Passage »
- Born: 26 September 1910 Ettlingen, German Empire
- Died: 23 September 1976 (aged 65) Freudenstadt, West Germany
- Military career
- Allegiance: Nazi Germany
- Branch: Waffen-SS
- Service years: 1936–1945
- Rank: Sturmbannführer
- Unit: Dental (medical) office
- Conflicts: World War II

= Helmut Kunz =

SS dentist who assisted murdering six children of Joseph Goebbels (1910–1976)

Helmut Kunz (26 September 1910 – 23 September 1976) was an SS dentist who, after the suicide of Adolf Hitler, was ordered to administer anesthetic to the six children of Joseph Goebbels before they were killed.

==Early years==
Kunz was born in Ettlingen, Germany. He first studied law, then dentistry. He wrote his doctoral thesis on "studies of dental caries among school children as related to their feeding in infancy". In 1936, he opened a dental practice in Lucka, south of Leipzig. He also joined the SS, unit Sturm 10 of the 84. SS-Standarte in Weißenfels, Sachsen.

==SS career==
In 1939, Kunz was a member of the 3rd SS Division Totenkopf. In 1941 he was seriously injured and assigned to the Waffen-SS medical office in Berlin as a junior assistant of the Dentist-General. In late April 1945 he was assigned to the Reich Chancellery in Berlin.

Kunz is believed to have most likely been a staunchly ideologically committed Nazi.

==Killing of the Goebbels children==
Unlike many other leading Nazis by April 1945, Joseph Goebbels showed his strong support for Hitler by moving himself and his family into the Vorbunker, which was connected to the lower Führerbunker under the Reich Chancellery garden in central Berlin. Magda Goebbels was Kunz's first patient in the Chancellery. She had developed an abscess under a bridge in her lower jaw. On 27 April 1945, Magda took Kunz aside to ask his help in killing her children. After meeting the children, he left and returned to his duty post at the Chancellery. On 1 May, Magda telephoned and requested he come to the Vorbunker. Once there, she told him that Hitler was dead and there were groups attempting to break out of the Soviet ring, but the Goebbels had decided it was time to die. Magda and her husband, Joseph Goebbels, insisted that Kunz help them. According to Kunz, he injected the Goebbels children with morphine which Magda obtained from Ludwig Stumpfegger to render them unconscious before cyanide capsules were administered.

Records »
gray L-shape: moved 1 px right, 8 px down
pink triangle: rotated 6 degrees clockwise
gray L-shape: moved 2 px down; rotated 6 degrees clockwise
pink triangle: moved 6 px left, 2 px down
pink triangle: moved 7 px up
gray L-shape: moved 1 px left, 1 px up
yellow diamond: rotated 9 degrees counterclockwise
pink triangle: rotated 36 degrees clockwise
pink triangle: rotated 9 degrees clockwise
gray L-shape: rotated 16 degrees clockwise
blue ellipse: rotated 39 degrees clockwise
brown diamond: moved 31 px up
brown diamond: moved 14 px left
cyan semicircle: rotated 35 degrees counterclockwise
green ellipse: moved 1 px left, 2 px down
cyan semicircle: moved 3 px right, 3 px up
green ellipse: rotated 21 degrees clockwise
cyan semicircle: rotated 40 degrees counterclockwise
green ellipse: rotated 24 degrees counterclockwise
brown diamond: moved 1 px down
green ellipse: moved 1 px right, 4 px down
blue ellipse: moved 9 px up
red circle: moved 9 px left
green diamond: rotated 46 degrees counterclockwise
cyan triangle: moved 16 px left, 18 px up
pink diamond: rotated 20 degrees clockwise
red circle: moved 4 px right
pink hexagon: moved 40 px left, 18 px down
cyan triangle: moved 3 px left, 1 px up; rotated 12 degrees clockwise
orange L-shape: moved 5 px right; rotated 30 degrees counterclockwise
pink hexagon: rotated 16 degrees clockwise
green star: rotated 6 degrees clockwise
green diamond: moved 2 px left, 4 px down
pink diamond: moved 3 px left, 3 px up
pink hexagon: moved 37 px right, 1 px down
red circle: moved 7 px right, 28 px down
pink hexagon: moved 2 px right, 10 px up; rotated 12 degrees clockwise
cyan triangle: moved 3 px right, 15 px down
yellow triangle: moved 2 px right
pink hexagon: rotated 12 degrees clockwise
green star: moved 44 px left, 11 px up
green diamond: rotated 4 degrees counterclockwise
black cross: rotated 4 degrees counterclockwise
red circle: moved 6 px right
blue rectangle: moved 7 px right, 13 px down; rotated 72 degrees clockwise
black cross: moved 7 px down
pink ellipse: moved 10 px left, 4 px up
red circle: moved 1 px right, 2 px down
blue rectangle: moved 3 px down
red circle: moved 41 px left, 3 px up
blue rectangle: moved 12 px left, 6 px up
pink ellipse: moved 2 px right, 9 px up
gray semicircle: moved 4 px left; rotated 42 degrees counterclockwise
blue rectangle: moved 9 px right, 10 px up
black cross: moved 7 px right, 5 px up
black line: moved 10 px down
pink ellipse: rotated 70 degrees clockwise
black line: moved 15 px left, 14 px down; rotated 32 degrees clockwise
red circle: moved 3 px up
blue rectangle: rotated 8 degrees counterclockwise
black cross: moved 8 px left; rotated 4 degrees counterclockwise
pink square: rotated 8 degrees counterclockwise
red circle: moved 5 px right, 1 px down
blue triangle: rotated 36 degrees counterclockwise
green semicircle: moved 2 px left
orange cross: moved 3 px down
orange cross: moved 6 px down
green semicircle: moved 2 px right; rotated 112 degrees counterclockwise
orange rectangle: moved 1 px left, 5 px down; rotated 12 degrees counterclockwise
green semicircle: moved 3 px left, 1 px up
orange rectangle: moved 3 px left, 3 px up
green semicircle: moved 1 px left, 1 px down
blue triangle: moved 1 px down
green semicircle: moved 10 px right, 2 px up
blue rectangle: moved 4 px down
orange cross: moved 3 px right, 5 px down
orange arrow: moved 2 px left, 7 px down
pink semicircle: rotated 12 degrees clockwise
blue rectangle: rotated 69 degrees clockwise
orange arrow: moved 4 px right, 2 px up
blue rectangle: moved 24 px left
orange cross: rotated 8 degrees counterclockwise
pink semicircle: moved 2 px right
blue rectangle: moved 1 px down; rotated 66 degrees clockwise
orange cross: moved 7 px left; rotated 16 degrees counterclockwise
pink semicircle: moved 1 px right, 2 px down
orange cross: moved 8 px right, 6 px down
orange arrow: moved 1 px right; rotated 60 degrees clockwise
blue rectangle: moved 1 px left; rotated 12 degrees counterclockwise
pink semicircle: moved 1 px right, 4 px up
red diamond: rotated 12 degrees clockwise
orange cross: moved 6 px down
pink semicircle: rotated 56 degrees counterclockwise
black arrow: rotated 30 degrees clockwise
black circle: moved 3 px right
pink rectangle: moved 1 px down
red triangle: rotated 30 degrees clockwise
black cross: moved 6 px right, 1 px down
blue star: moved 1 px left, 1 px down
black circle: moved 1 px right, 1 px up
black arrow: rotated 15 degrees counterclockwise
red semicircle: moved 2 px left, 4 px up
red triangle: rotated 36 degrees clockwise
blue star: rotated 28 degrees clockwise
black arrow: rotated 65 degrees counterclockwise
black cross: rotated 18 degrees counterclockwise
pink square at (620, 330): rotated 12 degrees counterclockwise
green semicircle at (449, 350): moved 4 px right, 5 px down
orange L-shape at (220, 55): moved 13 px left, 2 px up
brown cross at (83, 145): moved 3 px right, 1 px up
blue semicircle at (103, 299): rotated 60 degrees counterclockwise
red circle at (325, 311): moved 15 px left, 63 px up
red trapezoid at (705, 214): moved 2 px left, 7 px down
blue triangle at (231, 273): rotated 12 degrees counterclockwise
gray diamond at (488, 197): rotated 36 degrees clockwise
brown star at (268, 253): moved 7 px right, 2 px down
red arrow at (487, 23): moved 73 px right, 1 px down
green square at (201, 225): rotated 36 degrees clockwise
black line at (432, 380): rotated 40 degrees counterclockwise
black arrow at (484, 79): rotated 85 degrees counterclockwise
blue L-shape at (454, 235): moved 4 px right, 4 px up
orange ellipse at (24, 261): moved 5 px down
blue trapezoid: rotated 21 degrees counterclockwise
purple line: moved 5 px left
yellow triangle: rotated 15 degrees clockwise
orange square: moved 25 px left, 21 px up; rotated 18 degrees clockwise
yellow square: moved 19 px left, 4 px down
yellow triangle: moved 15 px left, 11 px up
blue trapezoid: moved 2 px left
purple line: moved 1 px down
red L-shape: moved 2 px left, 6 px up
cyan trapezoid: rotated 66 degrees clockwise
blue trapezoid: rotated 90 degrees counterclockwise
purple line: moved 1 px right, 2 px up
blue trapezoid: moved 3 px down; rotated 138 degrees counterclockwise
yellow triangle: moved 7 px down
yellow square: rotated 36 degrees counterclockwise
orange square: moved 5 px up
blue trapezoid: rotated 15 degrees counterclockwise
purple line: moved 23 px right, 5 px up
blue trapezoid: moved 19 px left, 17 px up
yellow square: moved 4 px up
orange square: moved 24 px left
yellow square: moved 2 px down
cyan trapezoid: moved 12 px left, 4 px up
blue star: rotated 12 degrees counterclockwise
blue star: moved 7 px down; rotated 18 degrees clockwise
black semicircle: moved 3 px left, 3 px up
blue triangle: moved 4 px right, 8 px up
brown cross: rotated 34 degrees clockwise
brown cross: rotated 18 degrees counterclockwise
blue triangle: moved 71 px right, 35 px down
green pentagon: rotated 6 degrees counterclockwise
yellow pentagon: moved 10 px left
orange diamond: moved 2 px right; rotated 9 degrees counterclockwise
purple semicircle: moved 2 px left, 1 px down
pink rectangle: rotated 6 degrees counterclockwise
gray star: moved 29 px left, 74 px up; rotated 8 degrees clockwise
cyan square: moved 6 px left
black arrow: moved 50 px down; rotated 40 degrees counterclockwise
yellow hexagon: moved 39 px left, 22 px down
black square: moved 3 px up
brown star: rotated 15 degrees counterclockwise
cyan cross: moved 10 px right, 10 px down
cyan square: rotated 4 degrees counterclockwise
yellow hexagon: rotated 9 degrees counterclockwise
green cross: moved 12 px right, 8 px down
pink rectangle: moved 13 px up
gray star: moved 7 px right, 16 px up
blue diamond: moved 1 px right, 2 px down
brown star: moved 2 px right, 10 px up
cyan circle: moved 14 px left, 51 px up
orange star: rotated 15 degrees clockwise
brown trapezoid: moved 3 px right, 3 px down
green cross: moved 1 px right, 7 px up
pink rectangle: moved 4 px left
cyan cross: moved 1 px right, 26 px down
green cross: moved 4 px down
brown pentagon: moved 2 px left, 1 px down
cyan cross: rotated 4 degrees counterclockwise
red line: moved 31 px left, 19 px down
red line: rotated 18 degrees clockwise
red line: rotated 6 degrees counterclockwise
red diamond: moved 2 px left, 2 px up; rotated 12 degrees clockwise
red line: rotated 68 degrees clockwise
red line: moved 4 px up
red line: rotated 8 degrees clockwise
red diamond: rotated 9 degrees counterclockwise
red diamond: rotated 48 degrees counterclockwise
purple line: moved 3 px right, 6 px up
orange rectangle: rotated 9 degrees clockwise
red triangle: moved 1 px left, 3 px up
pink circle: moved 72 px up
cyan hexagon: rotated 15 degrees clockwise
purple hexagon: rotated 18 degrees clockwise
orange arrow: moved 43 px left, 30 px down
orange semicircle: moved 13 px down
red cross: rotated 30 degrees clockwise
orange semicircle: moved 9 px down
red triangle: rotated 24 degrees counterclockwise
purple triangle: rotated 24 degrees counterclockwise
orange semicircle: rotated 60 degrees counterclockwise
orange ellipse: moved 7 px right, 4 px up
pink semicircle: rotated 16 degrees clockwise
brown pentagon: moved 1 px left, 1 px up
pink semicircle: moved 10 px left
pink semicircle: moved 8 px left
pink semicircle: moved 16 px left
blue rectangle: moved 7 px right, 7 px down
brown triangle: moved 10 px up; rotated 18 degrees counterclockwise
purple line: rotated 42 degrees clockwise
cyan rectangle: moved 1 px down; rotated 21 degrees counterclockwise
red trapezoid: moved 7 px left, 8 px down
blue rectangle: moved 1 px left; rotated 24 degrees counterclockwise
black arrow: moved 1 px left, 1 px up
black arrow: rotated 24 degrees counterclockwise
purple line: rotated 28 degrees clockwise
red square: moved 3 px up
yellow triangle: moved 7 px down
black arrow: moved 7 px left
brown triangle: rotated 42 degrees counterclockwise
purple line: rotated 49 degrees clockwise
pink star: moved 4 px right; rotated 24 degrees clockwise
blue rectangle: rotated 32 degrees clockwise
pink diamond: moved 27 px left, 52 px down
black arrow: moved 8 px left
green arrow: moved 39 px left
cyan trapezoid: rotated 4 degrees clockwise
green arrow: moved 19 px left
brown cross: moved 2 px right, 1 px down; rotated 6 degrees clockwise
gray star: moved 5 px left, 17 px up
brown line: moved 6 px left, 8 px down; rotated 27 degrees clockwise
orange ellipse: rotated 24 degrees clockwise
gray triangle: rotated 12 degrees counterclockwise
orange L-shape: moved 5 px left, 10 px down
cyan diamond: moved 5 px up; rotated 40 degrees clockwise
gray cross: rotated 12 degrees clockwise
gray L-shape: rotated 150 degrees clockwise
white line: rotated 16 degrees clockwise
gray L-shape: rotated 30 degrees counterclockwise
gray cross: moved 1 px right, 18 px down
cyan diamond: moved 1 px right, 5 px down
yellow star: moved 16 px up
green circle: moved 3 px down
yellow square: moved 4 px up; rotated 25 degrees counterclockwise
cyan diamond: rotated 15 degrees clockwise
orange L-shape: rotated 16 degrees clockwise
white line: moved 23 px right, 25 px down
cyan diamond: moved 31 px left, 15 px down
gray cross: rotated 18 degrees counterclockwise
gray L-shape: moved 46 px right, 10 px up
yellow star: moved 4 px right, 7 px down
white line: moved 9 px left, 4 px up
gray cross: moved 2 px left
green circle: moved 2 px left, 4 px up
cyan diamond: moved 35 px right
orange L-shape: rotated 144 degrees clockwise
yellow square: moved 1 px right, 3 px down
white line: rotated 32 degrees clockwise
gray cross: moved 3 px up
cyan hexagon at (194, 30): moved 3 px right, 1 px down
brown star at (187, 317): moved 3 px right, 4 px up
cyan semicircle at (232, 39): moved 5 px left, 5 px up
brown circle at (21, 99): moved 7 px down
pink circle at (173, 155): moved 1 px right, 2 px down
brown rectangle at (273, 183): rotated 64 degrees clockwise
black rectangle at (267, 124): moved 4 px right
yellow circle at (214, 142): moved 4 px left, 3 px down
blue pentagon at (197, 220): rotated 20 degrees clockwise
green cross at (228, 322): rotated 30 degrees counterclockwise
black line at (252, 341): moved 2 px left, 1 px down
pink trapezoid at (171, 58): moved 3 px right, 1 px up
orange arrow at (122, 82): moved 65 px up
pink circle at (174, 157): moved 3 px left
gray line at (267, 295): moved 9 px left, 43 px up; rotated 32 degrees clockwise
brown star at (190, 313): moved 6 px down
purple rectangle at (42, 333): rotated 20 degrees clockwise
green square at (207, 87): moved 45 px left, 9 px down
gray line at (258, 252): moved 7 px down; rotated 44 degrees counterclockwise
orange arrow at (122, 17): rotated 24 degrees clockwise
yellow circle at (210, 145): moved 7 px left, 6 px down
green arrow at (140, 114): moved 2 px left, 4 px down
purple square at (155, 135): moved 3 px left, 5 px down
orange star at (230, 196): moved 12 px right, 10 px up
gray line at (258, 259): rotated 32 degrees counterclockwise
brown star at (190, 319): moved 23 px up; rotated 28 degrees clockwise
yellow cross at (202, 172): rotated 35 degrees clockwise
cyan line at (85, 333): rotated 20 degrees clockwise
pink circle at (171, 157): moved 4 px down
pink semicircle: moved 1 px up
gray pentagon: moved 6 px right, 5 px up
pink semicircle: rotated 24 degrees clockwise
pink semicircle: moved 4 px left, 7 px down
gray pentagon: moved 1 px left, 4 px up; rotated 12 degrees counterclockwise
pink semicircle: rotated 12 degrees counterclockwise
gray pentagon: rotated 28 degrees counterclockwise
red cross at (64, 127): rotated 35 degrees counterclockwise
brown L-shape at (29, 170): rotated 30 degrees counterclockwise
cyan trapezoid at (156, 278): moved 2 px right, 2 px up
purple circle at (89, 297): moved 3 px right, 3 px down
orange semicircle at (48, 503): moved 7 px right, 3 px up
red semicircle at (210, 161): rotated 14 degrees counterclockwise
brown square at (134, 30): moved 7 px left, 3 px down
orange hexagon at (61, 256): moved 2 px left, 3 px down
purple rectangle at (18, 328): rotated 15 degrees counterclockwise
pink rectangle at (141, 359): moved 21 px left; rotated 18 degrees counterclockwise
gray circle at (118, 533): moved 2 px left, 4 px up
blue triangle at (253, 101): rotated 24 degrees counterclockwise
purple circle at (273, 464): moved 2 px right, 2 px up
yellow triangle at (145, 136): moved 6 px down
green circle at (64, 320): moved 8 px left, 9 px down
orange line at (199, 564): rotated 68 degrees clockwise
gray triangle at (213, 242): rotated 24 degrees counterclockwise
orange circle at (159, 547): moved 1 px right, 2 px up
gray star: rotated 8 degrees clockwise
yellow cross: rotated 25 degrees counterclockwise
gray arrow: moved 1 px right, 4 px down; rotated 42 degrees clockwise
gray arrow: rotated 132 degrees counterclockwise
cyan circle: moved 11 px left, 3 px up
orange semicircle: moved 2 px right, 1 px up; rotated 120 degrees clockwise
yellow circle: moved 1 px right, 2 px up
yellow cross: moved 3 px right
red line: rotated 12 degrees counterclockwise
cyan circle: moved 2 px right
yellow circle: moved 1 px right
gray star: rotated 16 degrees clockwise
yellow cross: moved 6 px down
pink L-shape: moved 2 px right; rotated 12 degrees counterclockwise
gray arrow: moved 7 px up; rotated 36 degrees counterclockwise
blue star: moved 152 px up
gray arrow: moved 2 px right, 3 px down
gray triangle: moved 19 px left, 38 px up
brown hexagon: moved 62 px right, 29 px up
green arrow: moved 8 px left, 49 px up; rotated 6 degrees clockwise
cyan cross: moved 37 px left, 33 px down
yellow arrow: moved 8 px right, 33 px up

Explore the material »
1. From the Helmut Kunz article, copy the text between "SS dentist who assisted" and "they were killed.", inclusive.
2. Answer these questions using the Helmut Kunz article:
(a) Where did Kunz open a dental practice in 1936?
(b) Where was he assigned after being seriously injured in 1941?
(c) What health problem did Magda Goebbels have when she became his first patient in the Chancellery?
3. Based on the Helmut Kunz article, decide whether each statement agrees with it, and back each answer with the deciding words quoted from the article:
(a) Kunz studied dentistry before he studied law.
(b) In 1939, Kunz belonged to the 3rd SS Division Totenkopf.
(c) Kunz supplied the morphine from his own stock.

Task results »
1.
SS dentist who assisted murdering six children of Joseph Goebbels (1910–1976)

Helmut Kunz (26 September 1910 – 23 September 1976) was an SS dentist who, after the suicide of Adolf Hitler, was ordered to administer anesthetic to the six children of Joseph Goebbels before they were killed.

2.
(a) In Lucka, south of Leipzig.
(b) To the Waffen-SS medical office in Berlin, as a junior assistant of the Dentist-General.
(c) An abscess under a bridge in her lower jaw.

3.
(a) No: "He first studied law, then dentistry."
(b) Yes: "In 1939, Kunz was a member of the 3rd SS Division Totenkopf."
(c) No: "morphine which Magda obtained from Ludwig Stumpfegger"